Apple has given its Chinese users notifications about the Feb 28 switchover to the Chinese data center. Source: Shutterstock

Apple joins in with Business Chat

APPLE HAS joined rivals Facebook and Google in opening a new conduit through which businesses can communicate directly with prospective and existing customers by means of a new version of its messaging service.

WhatsApp Business and Facebook Messenger already allow variations of their own on this type of functionality. Apple announced the beta of its own feature which will launch in the Spring, in a statement on Wednesday.

“Business Chat is a new way for users to communicate directly with businesses right within Messages,” Apple said in a statement.

Announced last year at Apple’s Worldwide Developer Conference, the feature will debut with the several businesses already on board, including Discover, Hilton, and Wells Fargo.
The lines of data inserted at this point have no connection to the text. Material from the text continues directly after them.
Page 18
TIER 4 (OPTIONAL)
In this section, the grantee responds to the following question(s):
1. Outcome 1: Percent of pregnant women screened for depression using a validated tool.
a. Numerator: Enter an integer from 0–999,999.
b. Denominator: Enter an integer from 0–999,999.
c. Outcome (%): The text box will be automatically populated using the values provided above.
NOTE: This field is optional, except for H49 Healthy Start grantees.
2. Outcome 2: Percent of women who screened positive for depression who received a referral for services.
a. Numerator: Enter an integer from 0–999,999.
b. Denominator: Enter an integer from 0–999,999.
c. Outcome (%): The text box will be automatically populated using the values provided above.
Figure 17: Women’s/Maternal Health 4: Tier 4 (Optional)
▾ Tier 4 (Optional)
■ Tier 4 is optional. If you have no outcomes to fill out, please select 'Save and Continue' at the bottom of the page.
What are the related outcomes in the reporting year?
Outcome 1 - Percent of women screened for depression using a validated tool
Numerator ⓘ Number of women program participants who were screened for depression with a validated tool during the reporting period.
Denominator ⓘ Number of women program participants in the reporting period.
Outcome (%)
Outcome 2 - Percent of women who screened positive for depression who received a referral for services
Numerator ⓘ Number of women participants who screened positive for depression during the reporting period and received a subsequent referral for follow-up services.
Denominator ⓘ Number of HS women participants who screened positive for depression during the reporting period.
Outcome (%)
“With Business Chat it’s easy to have a conversation with a service representative, schedule an appointment or make purchases using Apple Pay in the Messages app,” Apple said. The user’s contact information is kept private from the business and opt-outs from chats are available to the user, Apple claimed.
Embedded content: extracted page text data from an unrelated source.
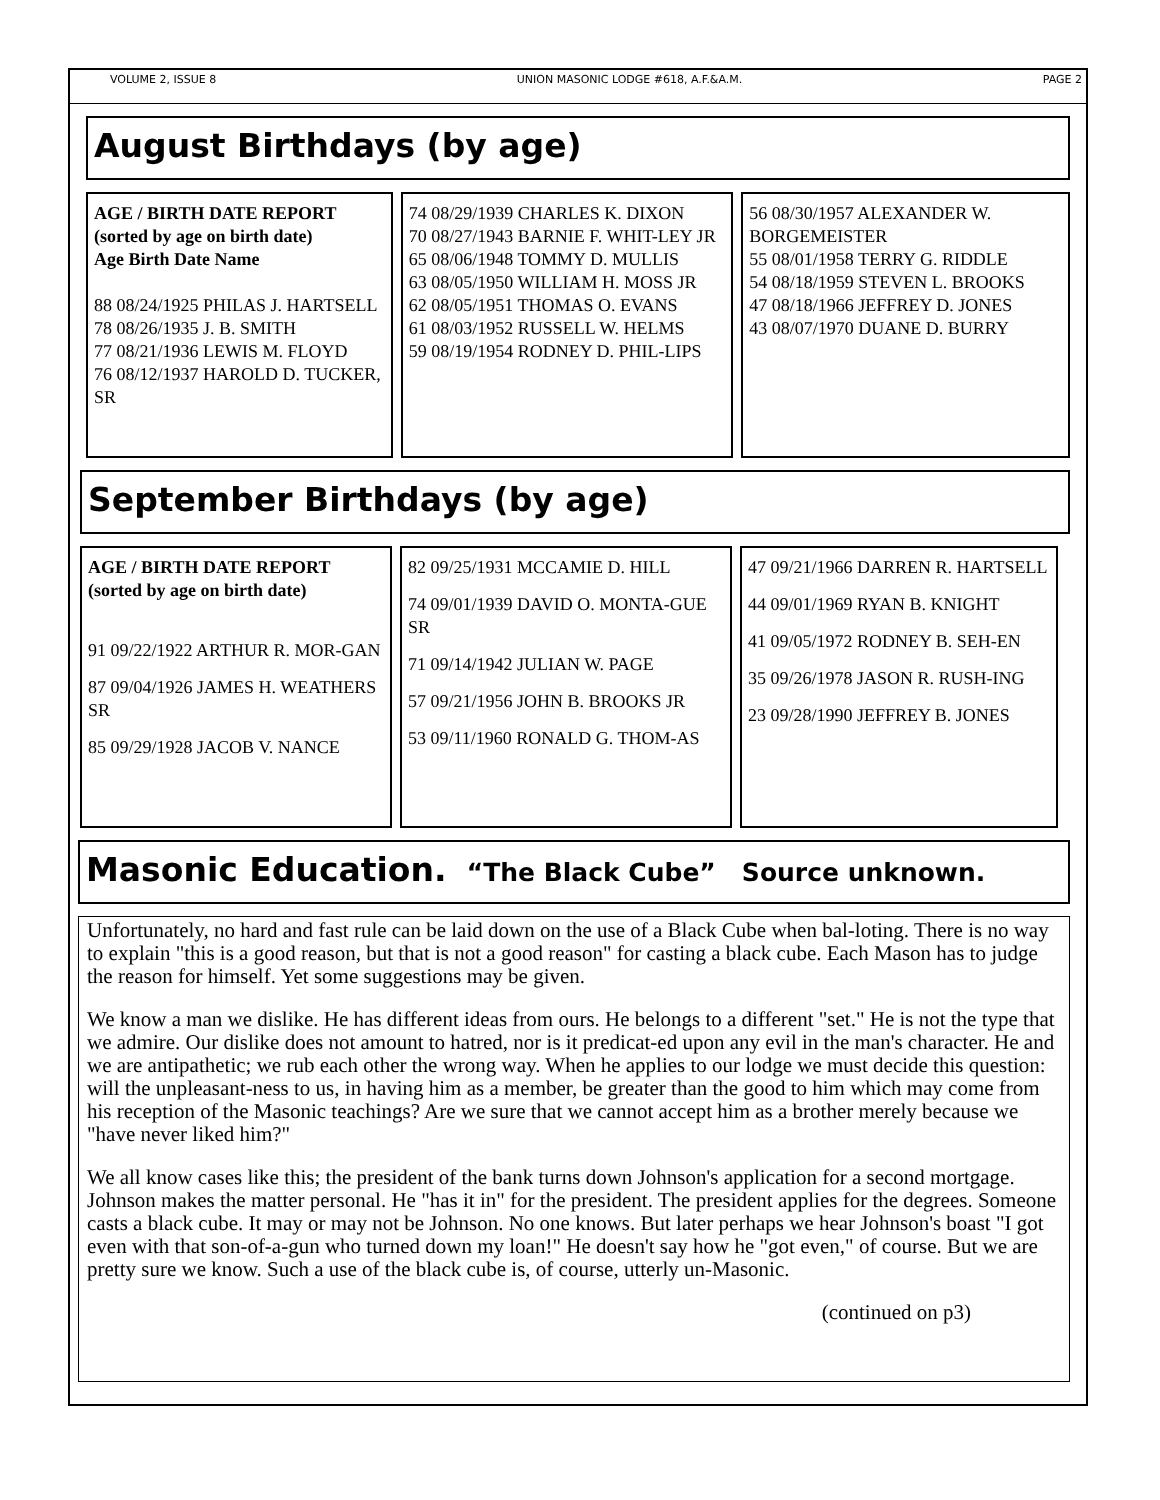VOLUME 2, ISSUE 8 UNION MASONIC LODGE #618, A.F.&A.M. PAGE 2
August Birthdays (by age)
AGE / BIRTH DATE REPORT
(sorted by age on birth date)
Age Birth Date Name
88 08/24/1925 PHILAS J. HARTSELL
78 08/26/1935 J. B. SMITH
77 08/21/1936 LEWIS M. FLOYD
76 08/12/1937 HAROLD D. TUCKER, SR
74 08/29/1939 CHARLES K. DIXON
70 08/27/1943 BARNIE F. WHIT-LEY JR
65 08/06/1948 TOMMY D. MULLIS
63 08/05/1950 WILLIAM H. MOSS JR
62 08/05/1951 THOMAS O. EVANS
61 08/03/1952 RUSSELL W. HELMS
59 08/19/1954 RODNEY D. PHIL-LIPS
56 08/30/1957 ALEXANDER W. BORGEMEISTER
55 08/01/1958 TERRY G. RIDDLE
54 08/18/1959 STEVEN L. BROOKS
47 08/18/1966 JEFFREY D. JONES
43 08/07/1970 DUANE D. BURRY
September Birthdays (by age)
AGE / BIRTH DATE REPORT
(sorted by age on birth date)
91 09/22/1922 ARTHUR R. MOR-GAN
87 09/04/1926 JAMES H. WEATHERS SR
85 09/29/1928 JACOB V. NANCE
82 09/25/1931 MCCAMIE D. HILL
74 09/01/1939 DAVID O. MONTA-GUE SR
71 09/14/1942 JULIAN W. PAGE
57 09/21/1956 JOHN B. BROOKS JR
53 09/11/1960 RONALD G. THOM-AS
47 09/21/1966 DARREN R. HARTSELL
44 09/01/1969 RYAN B. KNIGHT
41 09/05/1972 RODNEY B. SEH-EN
35 09/26/1978 JASON R. RUSH-ING
23 09/28/1990 JEFFREY B. JONES
Masonic Education. “The Black Cube” Source unknown.
Unfortunately, no hard and fast rule can be laid down on the use of a Black Cube when bal-loting. There is no way to explain "this is a good reason, but that is not a good reason" for casting a black cube. Each Mason has to judge the reason for himself. Yet some suggestions may be given.
We know a man we dislike. He has different ideas from ours. He belongs to a different "set." He is not the type that we admire. Our dislike does not amount to hatred, nor is it predicat-ed upon any evil in the man's character. He and we are antipathetic; we rub each other the wrong way. When he applies to our lodge we must decide this question: will the unpleasant-ness to us, in having him as a member, be greater than the good to him which may come from his reception of the Masonic teachings? Are we sure that we cannot accept him as a brother merely because we "have never liked him?"
We all know cases like this; the president of the bank turns down Johnson's application for a second mortgage. Johnson makes the matter personal. He "has it in" for the president. The president applies for the degrees. Someone casts a black cube. It may or may not be Johnson. No one knows. But later perhaps we hear Johnson's boast "I got even with that son-of-a-gun who turned down my loan!" He doesn't say how he "got even," of course. But we are pretty sure we know. Such a use of the black cube is, of course, utterly un-Masonic.
(continued on p3)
Businesses are always looking for new routes to their customers and potential targets, and Apple’s offering will offer another string to their bow, alongside, for instance, Messenger, which was used to connect small businesses to over 330 million people in 2017.

Facebook, in particular, has been effective at connecting its user base to local and international businesses. In India, for example, 42 percent of users are connected to at least one small business overseas, and 65 percent are connected to a domestic concern.

Apple’s website is now open for developers to register their interest in the service ready for its roll-out in the iOS 11.3 beta release. Apps can be built which integrate Safari, Calendar, Apple Pay, predictive text input – in fact, the whole Apple walled garden.

A majority of consumers said they would rather message a business than call customer service according to a study by Nielsen, which also found that messaging is increasingly going to be the B2C channel of choice in the future.

In the Cupertino giant’s favor is the fact that its massive iPhone user base already has the Message app, which comes bundled as part of iOS, and cannot easily be deleted.

Working against Apple is that it is coming late to this market. Twitter is a popular place to either bemoan service or extol a business’s virtues, and the Tencent/Alibaba eco-system is well known to be all-encompassing. But, of course, coming late to an existing product or service and doing it rather well is what Apple has a measurably good track record for.